Dr. Piatt says one of the greatest challenges for children and teens with HIV is sticking to the strict, demanding medication regime. "These kids don't really think of themselves as HIV positive, they just want to go to the dance next week," she says. "We grownups are all freaking out and thinking, 'You need to take your meds and stay well,' and they're thinking, 'I need a new shirt for the dance next week, or what nail polish am I going to wear?'"

Piatt adds that Jackie's anti-AIDS medications only worked well for a time, and that newer drugs produced side effects Jackie couldn't tolerate.

Jackie's Quinceañera

As Jackie's health eroded, she asked her family if she should turn 15 a few months early.
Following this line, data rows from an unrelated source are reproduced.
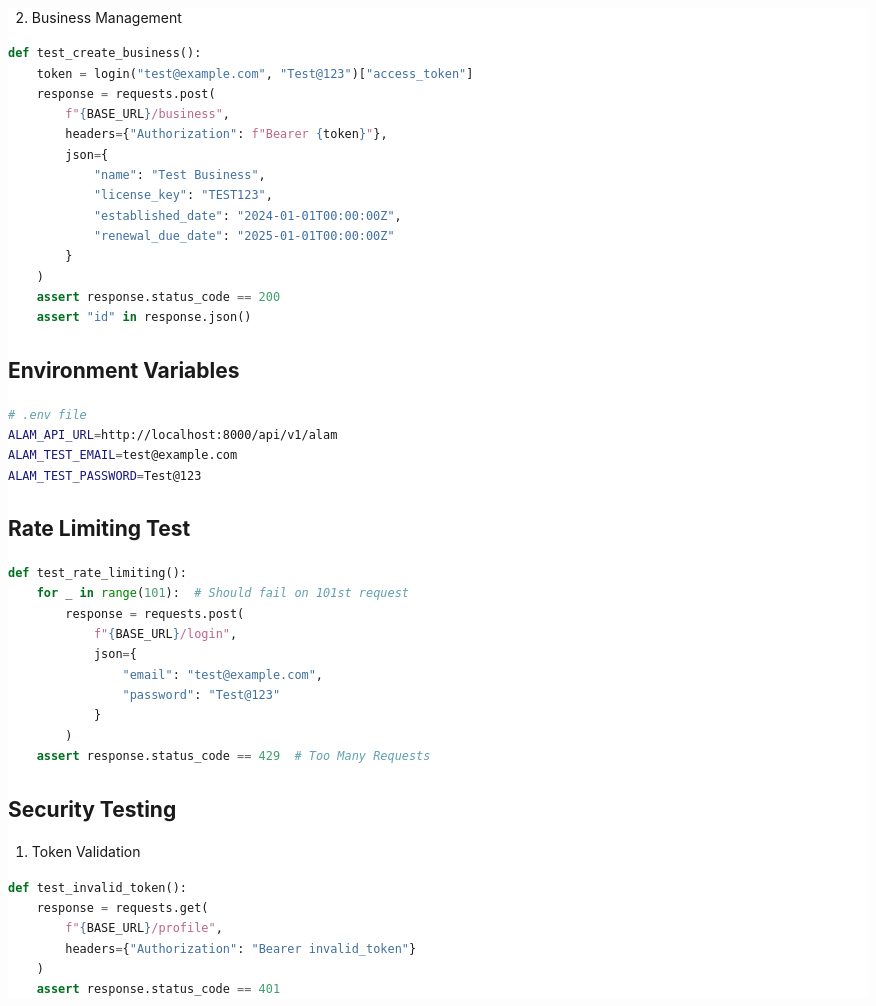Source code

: 2. Business Management
```python
def test_create_business():
    token = login("test@example.com", "Test@123")["access_token"]
    response = requests.post(
        f"{BASE_URL}/business",
        headers={"Authorization": f"Bearer {token}"},
        json={
            "name": "Test Business",
            "license_key": "TEST123",
            "established_date": "2024-01-01T00:00:00Z",
            "renewal_due_date": "2025-01-01T00:00:00Z"
        }
    )
    assert response.status_code == 200
    assert "id" in response.json()
```

## Environment Variables

```bash
# .env file
ALAM_API_URL=http://localhost:8000/api/v1/alam
ALAM_TEST_EMAIL=test@example.com
ALAM_TEST_PASSWORD=Test@123
```

## Rate Limiting Test

```python
def test_rate_limiting():
    for _ in range(101):  # Should fail on 101st request
        response = requests.post(
            f"{BASE_URL}/login",
            json={
                "email": "test@example.com",
                "password": "Test@123"
            }
        )
    assert response.status_code == 429  # Too Many Requests
```

## Security Testing

1. Token Validation
```python
def test_invalid_token():
    response = requests.get(
        f"{BASE_URL}/profile",
        headers={"Authorization": "Bearer invalid_token"}
    )
    assert response.status_code == 401
```
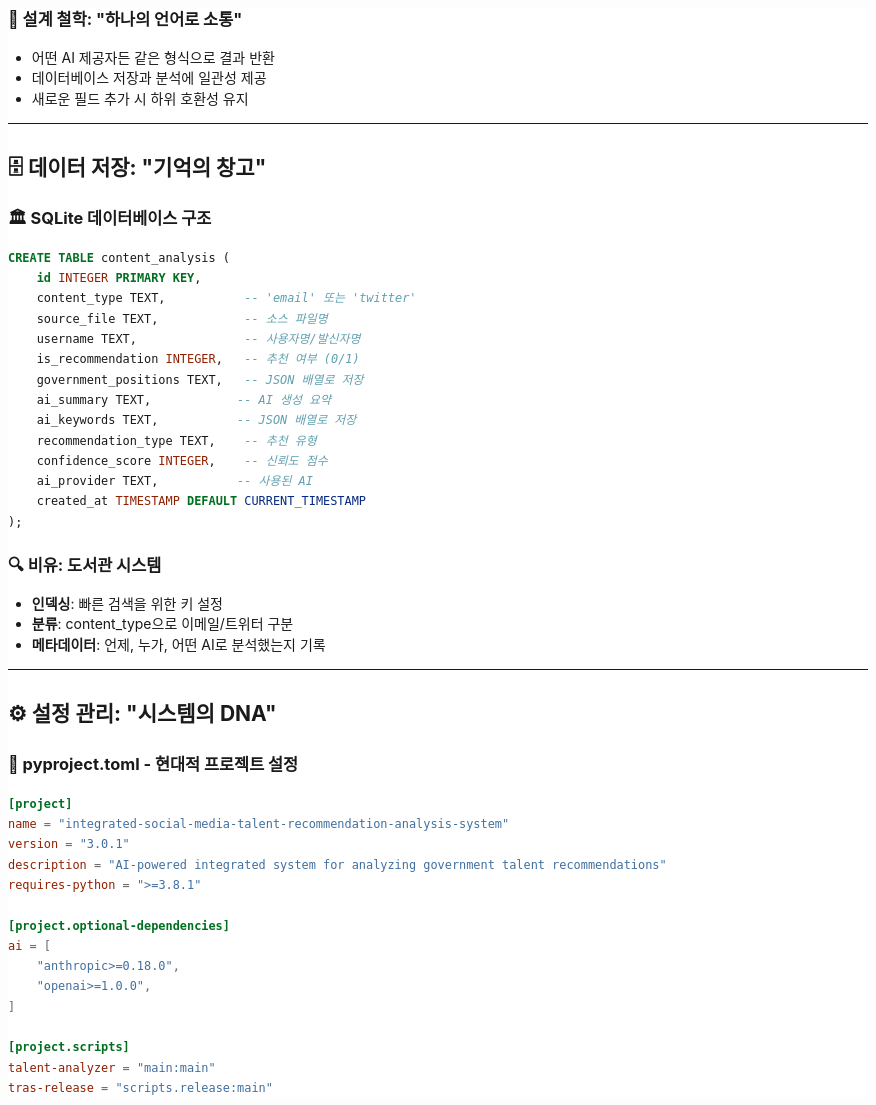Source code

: ### 💭 설계 철학: "하나의 언어로 소통"
- 어떤 AI 제공자든 같은 형식으로 결과 반환
- 데이터베이스 저장과 분석에 일관성 제공
- 새로운 필드 추가 시 하위 호환성 유지

---

## 🗄️ 데이터 저장: "기억의 창고"

### 🏛️ SQLite 데이터베이스 구조

```sql
CREATE TABLE content_analysis (
    id INTEGER PRIMARY KEY,
    content_type TEXT,           -- 'email' 또는 'twitter'
    source_file TEXT,            -- 소스 파일명
    username TEXT,               -- 사용자명/발신자명
    is_recommendation INTEGER,   -- 추천 여부 (0/1)
    government_positions TEXT,   -- JSON 배열로 저장
    ai_summary TEXT,            -- AI 생성 요약
    ai_keywords TEXT,           -- JSON 배열로 저장
    recommendation_type TEXT,    -- 추천 유형
    confidence_score INTEGER,    -- 신뢰도 점수
    ai_provider TEXT,           -- 사용된 AI
    created_at TIMESTAMP DEFAULT CURRENT_TIMESTAMP
);
```

### 🔍 비유: 도서관 시스템
- **인덱싱**: 빠른 검색을 위한 키 설정
- **분류**: content_type으로 이메일/트위터 구분
- **메타데이터**: 언제, 누가, 어떤 AI로 분석했는지 기록

---

## ⚙️ 설정 관리: "시스템의 DNA"

### 🧬 pyproject.toml - 현대적 프로젝트 설정

```toml
[project]
name = "integrated-social-media-talent-recommendation-analysis-system"
version = "3.0.1"
description = "AI-powered integrated system for analyzing government talent recommendations"
requires-python = ">=3.8.1"

[project.optional-dependencies]
ai = [
    "anthropic>=0.18.0",
    "openai>=1.0.0",
]

[project.scripts]
talent-analyzer = "main:main"
tras-release = "scripts.release:main"
```
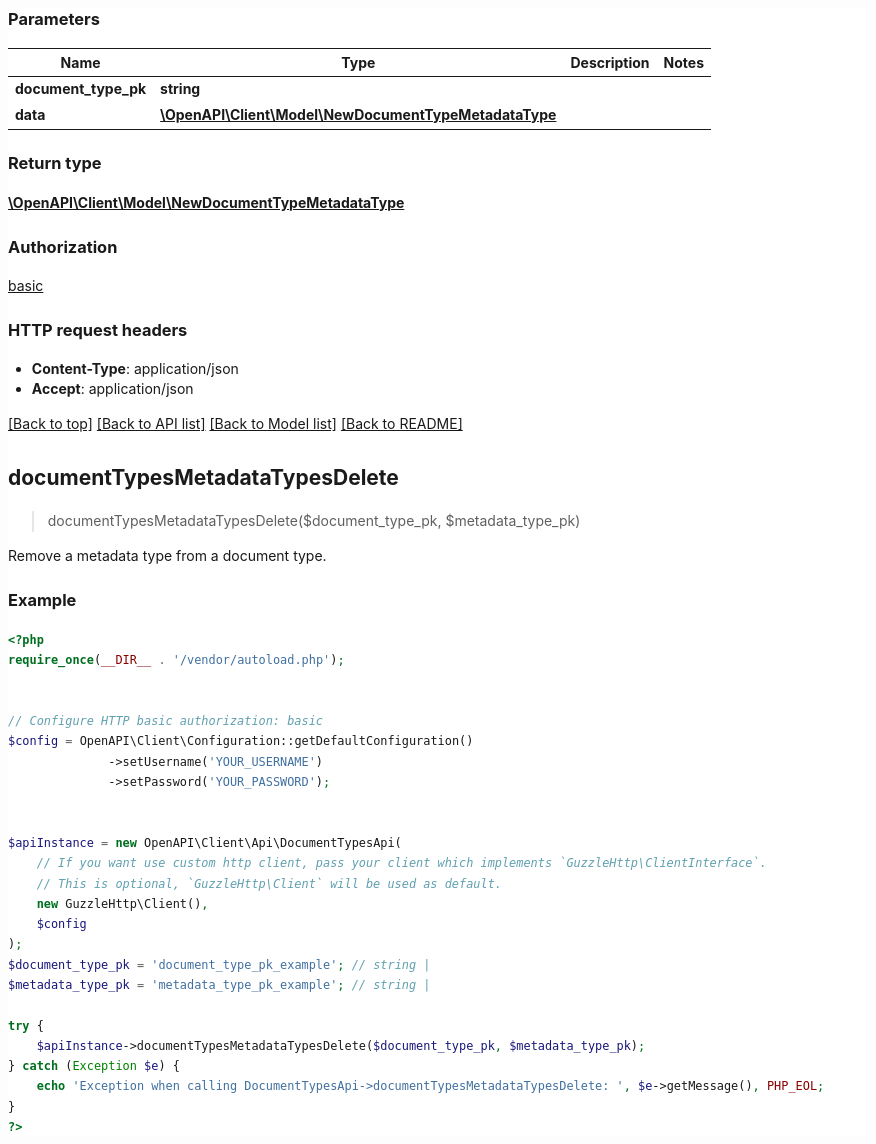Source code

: 
### Parameters


Name | Type | Description  | Notes
------------- | ------------- | ------------- | -------------
 **document_type_pk** | **string**|  |
 **data** | [**\OpenAPI\Client\Model\NewDocumentTypeMetadataType**](../Model/NewDocumentTypeMetadataType.md)|  |

### Return type

[**\OpenAPI\Client\Model\NewDocumentTypeMetadataType**](../Model/NewDocumentTypeMetadataType.md)

### Authorization

[basic](../../README.md#basic)

### HTTP request headers

- **Content-Type**: application/json
- **Accept**: application/json

[[Back to top]](#) [[Back to API list]](../../README.md#documentation-for-api-endpoints)
[[Back to Model list]](../../README.md#documentation-for-models)
[[Back to README]](../../README.md)


## documentTypesMetadataTypesDelete

> documentTypesMetadataTypesDelete($document_type_pk, $metadata_type_pk)



Remove a metadata type from a document type.

### Example

```php
<?php
require_once(__DIR__ . '/vendor/autoload.php');


// Configure HTTP basic authorization: basic
$config = OpenAPI\Client\Configuration::getDefaultConfiguration()
              ->setUsername('YOUR_USERNAME')
              ->setPassword('YOUR_PASSWORD');


$apiInstance = new OpenAPI\Client\Api\DocumentTypesApi(
    // If you want use custom http client, pass your client which implements `GuzzleHttp\ClientInterface`.
    // This is optional, `GuzzleHttp\Client` will be used as default.
    new GuzzleHttp\Client(),
    $config
);
$document_type_pk = 'document_type_pk_example'; // string | 
$metadata_type_pk = 'metadata_type_pk_example'; // string | 

try {
    $apiInstance->documentTypesMetadataTypesDelete($document_type_pk, $metadata_type_pk);
} catch (Exception $e) {
    echo 'Exception when calling DocumentTypesApi->documentTypesMetadataTypesDelete: ', $e->getMessage(), PHP_EOL;
}
?>
```
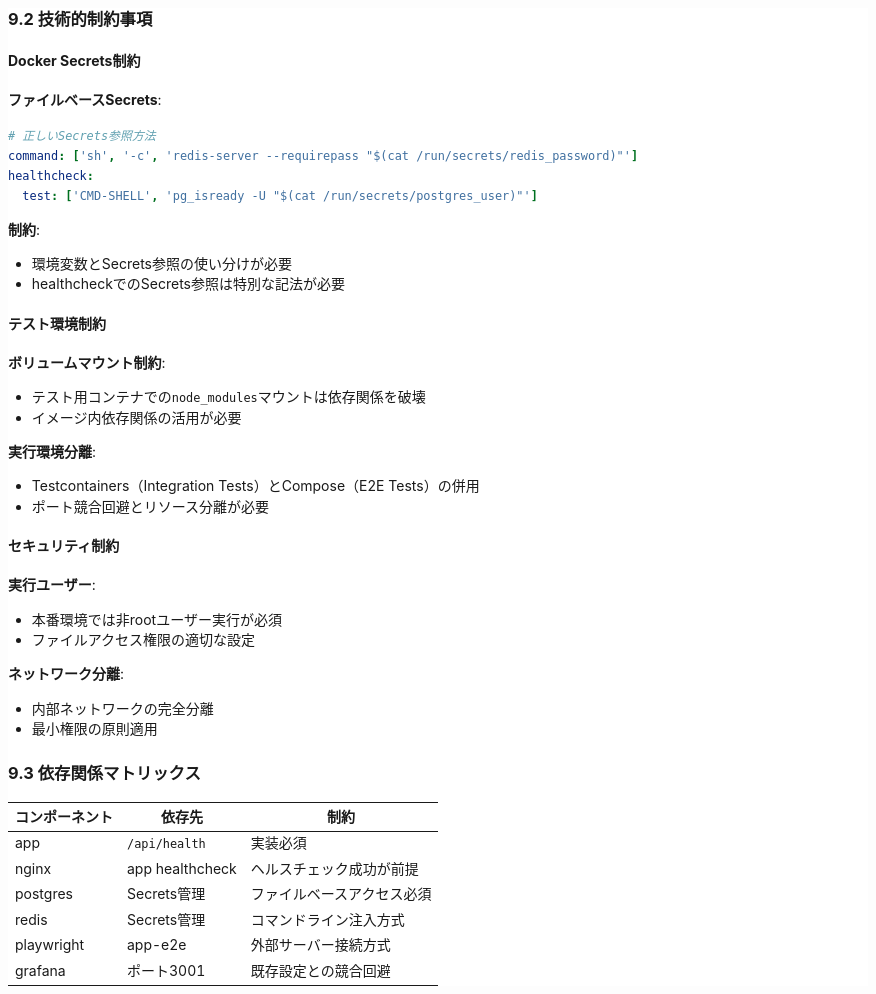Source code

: ### 9.2 技術的制約事項

#### Docker Secrets制約

**ファイルベースSecrets**:

```yaml
# 正しいSecrets参照方法
command: ['sh', '-c', 'redis-server --requirepass "$(cat /run/secrets/redis_password)"']
healthcheck:
  test: ['CMD-SHELL', 'pg_isready -U "$(cat /run/secrets/postgres_user)"']
```

**制約**:

- 環境変数とSecrets参照の使い分けが必要
- healthcheckでのSecrets参照は特別な記法が必要

#### テスト環境制約

**ボリュームマウント制約**:

- テスト用コンテナでの`node_modules`マウントは依存関係を破壊
- イメージ内依存関係の活用が必要

**実行環境分離**:

- Testcontainers（Integration Tests）とCompose（E2E Tests）の併用
- ポート競合回避とリソース分離が必要

#### セキュリティ制約

**実行ユーザー**:

- 本番環境では非rootユーザー実行が必須
- ファイルアクセス権限の適切な設定

**ネットワーク分離**:

- 内部ネットワークの完全分離
- 最小権限の原則適用

### 9.3 依存関係マトリックス

| コンポーネント | 依存先          | 制約                       |
| -------------- | --------------- | -------------------------- |
| app            | `/api/health`   | 実装必須                   |
| nginx          | app healthcheck | ヘルスチェック成功が前提   |
| postgres       | Secrets管理     | ファイルベースアクセス必須 |
| redis          | Secrets管理     | コマンドライン注入方式     |
| playwright     | app-e2e         | 外部サーバー接続方式       |
| grafana        | ポート3001      | 既存設定との競合回避       |
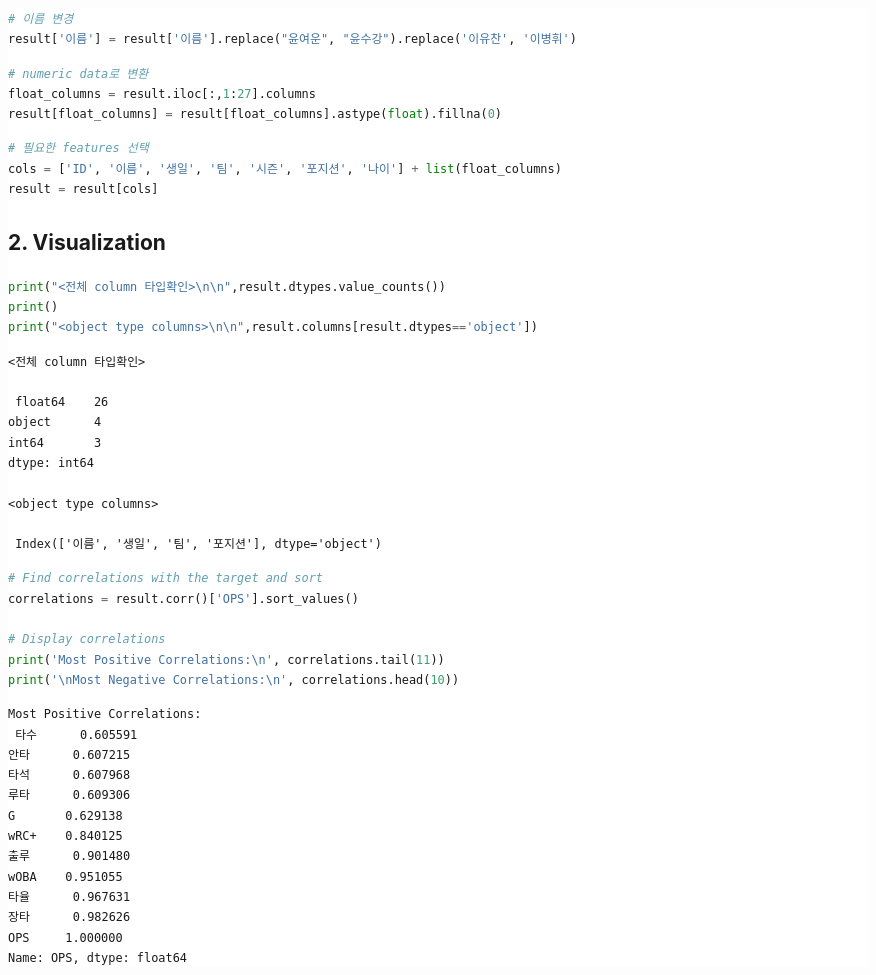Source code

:   </tbody>
</table>
</div>




```python
# 이름 변경
result['이름'] = result['이름'].replace("윤여운", "윤수강").replace('이유찬', '이병휘')
```


```python
# numeric data로 변환
float_columns = result.iloc[:,1:27].columns
result[float_columns] = result[float_columns].astype(float).fillna(0)
```


```python
# 필요한 features 선택
cols = ['ID', '이름', '생일', '팀', '시즌', '포지션', '나이'] + list(float_columns)
result = result[cols]
```

## 2. Visualization


```python
print("<전체 column 타입확인>\n\n",result.dtypes.value_counts())
print()
print("<object type columns>\n\n",result.columns[result.dtypes=='object'])
```

    <전체 column 타입확인>
    
     float64    26
    object      4
    int64       3
    dtype: int64
    
    <object type columns>
    
     Index(['이름', '생일', '팀', '포지션'], dtype='object')
    


```python
# Find correlations with the target and sort
correlations = result.corr()['OPS'].sort_values()

# Display correlations
print('Most Positive Correlations:\n', correlations.tail(11))
print('\nMost Negative Correlations:\n', correlations.head(10))
```

    Most Positive Correlations:
     타수      0.605591
    안타      0.607215
    타석      0.607968
    루타      0.609306
    G       0.629138
    wRC+    0.840125
    출루      0.901480
    wOBA    0.951055
    타율      0.967631
    장타      0.982626
    OPS     1.000000
    Name: OPS, dtype: float64
    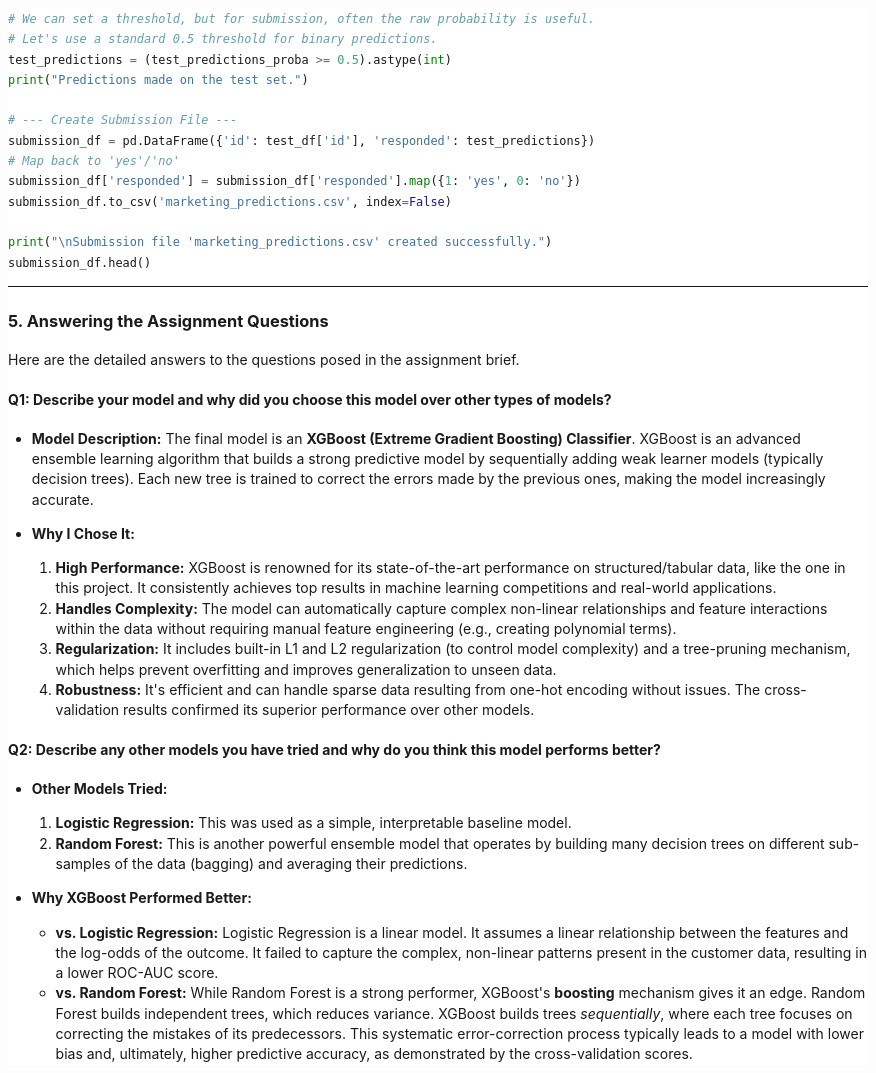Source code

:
 ```python
# We can set a threshold, but for submission, often the raw probability is useful.
# Let's use a standard 0.5 threshold for binary predictions.
test_predictions = (test_predictions_proba >= 0.5).astype(int)
print("Predictions made on the test set.")

# --- Create Submission File ---
submission_df = pd.DataFrame({'id': test_df['id'], 'responded': test_predictions})
# Map back to 'yes'/'no'
submission_df['responded'] = submission_df['responded'].map({1: 'yes', 0: 'no'})
submission_df.to_csv('marketing_predictions.csv', index=False)

print("\nSubmission file 'marketing_predictions.csv' created successfully.")
submission_df.head()
```
<hr>

### 5. Answering the Assignment Questions

Here are the detailed answers to the questions posed in the assignment brief.

#### Q1: Describe your model and why did you choose this model over other types of models?

-   **Model Description:** The final model is an **XGBoost (Extreme Gradient Boosting) Classifier**. XGBoost is an advanced ensemble learning algorithm that builds a strong predictive model by sequentially adding weak learner models (typically decision trees). Each new tree is trained to correct the errors made by the previous ones, making the model increasingly accurate.

-   **Why I Chose It:**
    1.  **High Performance:** XGBoost is renowned for its state-of-the-art performance on structured/tabular data, like the one in this project. It consistently achieves top results in machine learning competitions and real-world applications.
    2.  **Handles Complexity:** The model can automatically capture complex non-linear relationships and feature interactions within the data without requiring manual feature engineering (e.g., creating polynomial terms).
    3.  **Regularization:** It includes built-in L1 and L2 regularization (to control model complexity) and a tree-pruning mechanism, which helps prevent overfitting and improves generalization to unseen data.
    4.  **Robustness:** It's efficient and can handle sparse data resulting from one-hot encoding without issues. The cross-validation results confirmed its superior performance over other models.

#### Q2: Describe any other models you have tried and why do you think this model performs better?

-   **Other Models Tried:**
    1.  **Logistic Regression:** This was used as a simple, interpretable baseline model.
    2.  **Random Forest:** This is another powerful ensemble model that operates by building many decision trees on different sub-samples of the data (bagging) and averaging their predictions.

-   **Why XGBoost Performed Better:**
    *   **vs. Logistic Regression:** Logistic Regression is a linear model. It assumes a linear relationship between the features and the log-odds of the outcome. It failed to capture the complex, non-linear patterns present in the customer data, resulting in a lower ROC-AUC score.
    *   **vs. Random Forest:** While Random Forest is a strong performer, XGBoost's **boosting** mechanism gives it an edge. Random Forest builds independent trees, which reduces variance. XGBoost builds trees *sequentially*, where each tree focuses on correcting the mistakes of its predecessors. This systematic error-correction process typically leads to a model with lower bias and, ultimately, higher predictive accuracy, as demonstrated by the cross-validation scores.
She didn't expect to live that long. In Puerto Rico, Cuba, Mexico, and other Latin American countries, a girl's entrance into womanhood and her eligibility for marriage is celebrated at her quinceañera, typically her 15th birthday. Jackie had gone blind from what doctors believed was an AIDS-related illness, and was already staying at a Phoenix hospice. With donations from well-wishers, her family arranged a quinceañera, complete with the traditional wedding-style dress for Jackie, balloons, mariachi music, a sip of champagne; and a crowd of family, friends, doctors, and nurses.

Jackie's quinceañera photograph shows her standing in the frothy-white dress, a tiara on her head and a lilly in her hands. "That was her last wish," Elida says. "She wanted to wear makeup and put on heels, and to see what it felt like to wear makeup and to feel sexy."

Jackie died six weeks later. She was buried in her quinceañera dress.

While there is still no cure for HIV, the prognosis is no longer so dismal. Children with HIV infection,- those who are more resistant to the disease or have a different strain of the virus or stay vigilant about their medications, are living longer than many scientists and doctors ever expected possible. Some are now attending college. It's changed from a terminal disease to chronic, says Dr. Piatt, more like cystic fibrosis, a disease that ends in an early, but not immediate, death. "I think about their futures," she says.